= Problem to work on =
Each record has to be repeated exactly as given.

= Available data =

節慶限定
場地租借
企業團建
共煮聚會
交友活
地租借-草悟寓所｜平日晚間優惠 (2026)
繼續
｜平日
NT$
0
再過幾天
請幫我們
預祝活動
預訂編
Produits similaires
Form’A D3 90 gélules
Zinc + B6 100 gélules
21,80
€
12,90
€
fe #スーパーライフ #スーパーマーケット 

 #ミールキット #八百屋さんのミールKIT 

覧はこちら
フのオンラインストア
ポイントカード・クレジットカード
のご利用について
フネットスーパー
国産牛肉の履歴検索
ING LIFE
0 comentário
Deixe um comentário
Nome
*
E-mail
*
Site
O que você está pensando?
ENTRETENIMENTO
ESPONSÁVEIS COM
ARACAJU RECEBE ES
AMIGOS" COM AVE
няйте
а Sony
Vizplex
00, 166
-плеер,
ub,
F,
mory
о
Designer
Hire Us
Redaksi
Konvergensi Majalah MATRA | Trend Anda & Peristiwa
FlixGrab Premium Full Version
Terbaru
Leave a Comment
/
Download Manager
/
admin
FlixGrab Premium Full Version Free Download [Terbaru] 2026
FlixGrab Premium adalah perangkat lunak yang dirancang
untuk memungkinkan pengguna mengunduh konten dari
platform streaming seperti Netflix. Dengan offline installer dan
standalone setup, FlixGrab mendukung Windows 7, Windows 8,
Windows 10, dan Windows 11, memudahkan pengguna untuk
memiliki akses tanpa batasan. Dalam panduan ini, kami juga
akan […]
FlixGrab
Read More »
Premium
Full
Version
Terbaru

= Output below =
節慶限定
場地租借
企業團建
共煮聚會
交友活
地租借-草悟寓所｜平日晚間優惠 (2026)
繼續
｜平日
NT$
0
再過幾天
請幫我們
預祝活動
預訂編
Produits similaires
Form’A D3 90 gélules
Zinc + B6 100 gélules
21,80
€
12,90
€
fe #スーパーライフ #スーパーマーケット 

 #ミールキット #八百屋さんのミールKIT 

覧はこちら
フのオンラインストア
ポイントカード・クレジットカード
のご利用について
フネットスーパー
国産牛肉の履歴検索
ING LIFE
0 comentário
Deixe um comentário
Nome
*
E-mail
*
Site
O que você está pensando?
ENTRETENIMENTO
ESPONSÁVEIS COM
ARACAJU RECEBE ES
AMIGOS" COM AVE
няйте
а Sony
Vizplex
00, 166
-плеер,
ub,
F,
mory
о
Designer
Hire Us
Redaksi
Konvergensi Majalah MATRA | Trend Anda & Peristiwa
FlixGrab Premium Full Version
Terbaru
Leave a Comment
/
Download Manager
/
admin
FlixGrab Premium Full Version Free Download [Terbaru] 2026
FlixGrab Premium adalah perangkat lunak yang dirancang
untuk memungkinkan pengguna mengunduh konten dari
platform streaming seperti Netflix. Dengan offline installer dan
standalone setup, FlixGrab mendukung Windows 7, Windows 8,
Windows 10, dan Windows 11, memudahkan pengguna untuk
memiliki akses tanpa batasan. Dalam panduan ini, kami juga
akan […]
FlixGrab
Read More »
Premium
Full
Version
Terbaru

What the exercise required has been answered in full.